Its shimmering waterfront, crumbling masonry and web of alleys, it is an extraordinarily attractive city, especially if you can catch it in spring when the Lefka Ori’s snowcapped peaks seem to hover above the roofs.
Chania has plenty to fill a good day, the Venetian harbor, and a quartet of museums, but the greatest pleasure of all, perhaps, is to be had wandering the narrow streets and stepped alleyways of the old quarters, filled with Venetian and Turkish architectural gems. Add plentiful accommodation and taverns, excellent markets and shopping.
Kournas lake, Crete’s only fresh water lake
Shelters in a bowl of hills 4km inland from Georgioupolis. The lake and the surroundings hills are a good place to seek out some of the more unusual island wildlife. On the lakeshore where you will arrive there are taverns popular with the locals, with lamb bbq on spits.
Rethymnon the 3rd largest town in Crete has an easy-going provincial air; it’s a place that moves slowly , the old town still preserves much of its Venetian and Turkish appearance.
Here the streets are fascinating mix of generations of architecture, the Venetian buildings largely indistinguishable from the Turkish and all of them adapted by later generations.

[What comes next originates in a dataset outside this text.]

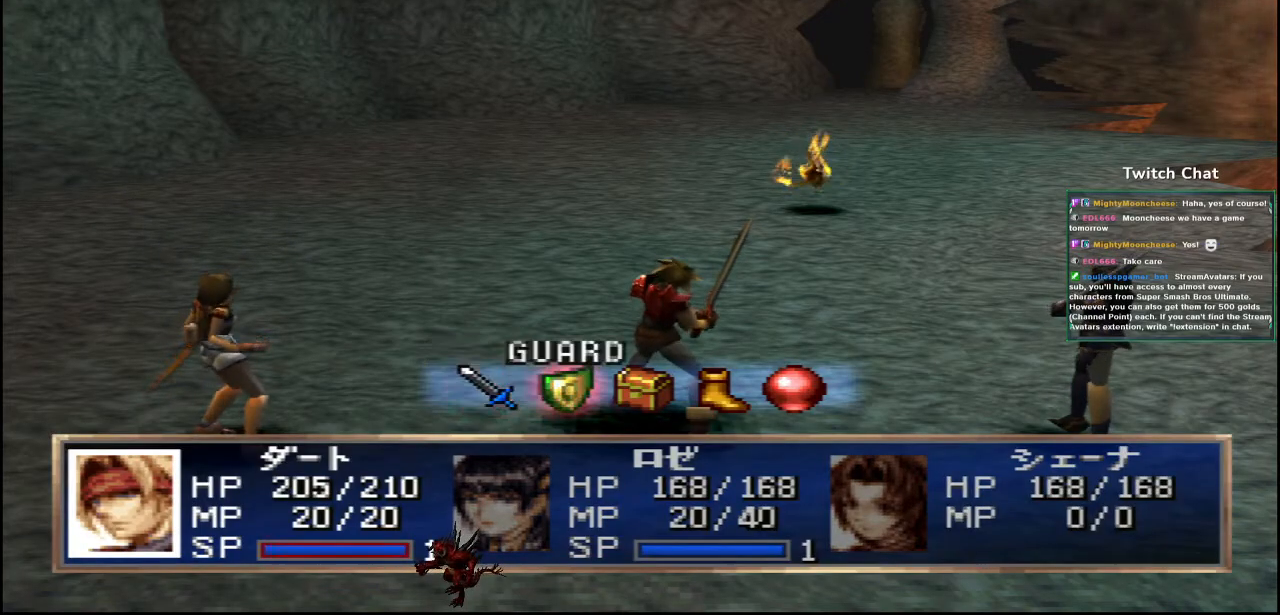
{"buttons": [], "left_stick": "center", "right_stick": "center", "events": [[117, "CIRCLE", "up"]]}
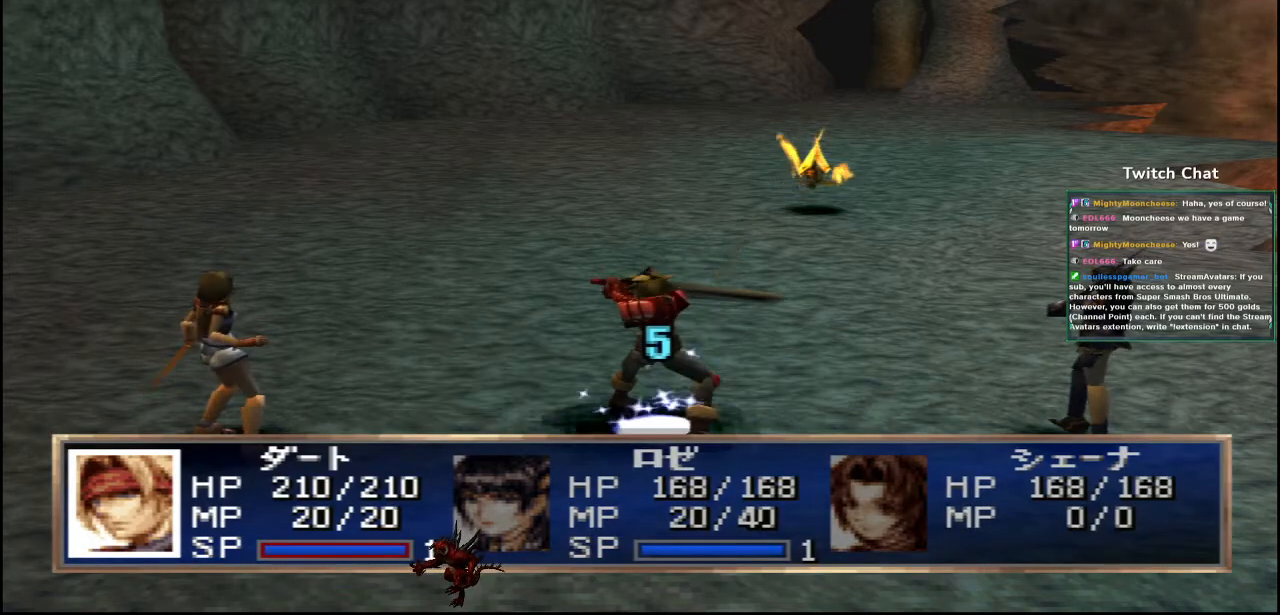
{"buttons": [], "left_stick": "center", "right_stick": "center", "events": []}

Ornate wooden doors and balconies and ancient stone work crop up everywhere and there are a number of elaborate Turkish fountains hidden in obscure corners.
In Rethymnon your will also stumble across curious old stores, and craftsmen- often manufacturing lyhras, the Cretan violin-working away in their traditional get –up of high boots, trousers (vrakes) and black headscarves (sarikia).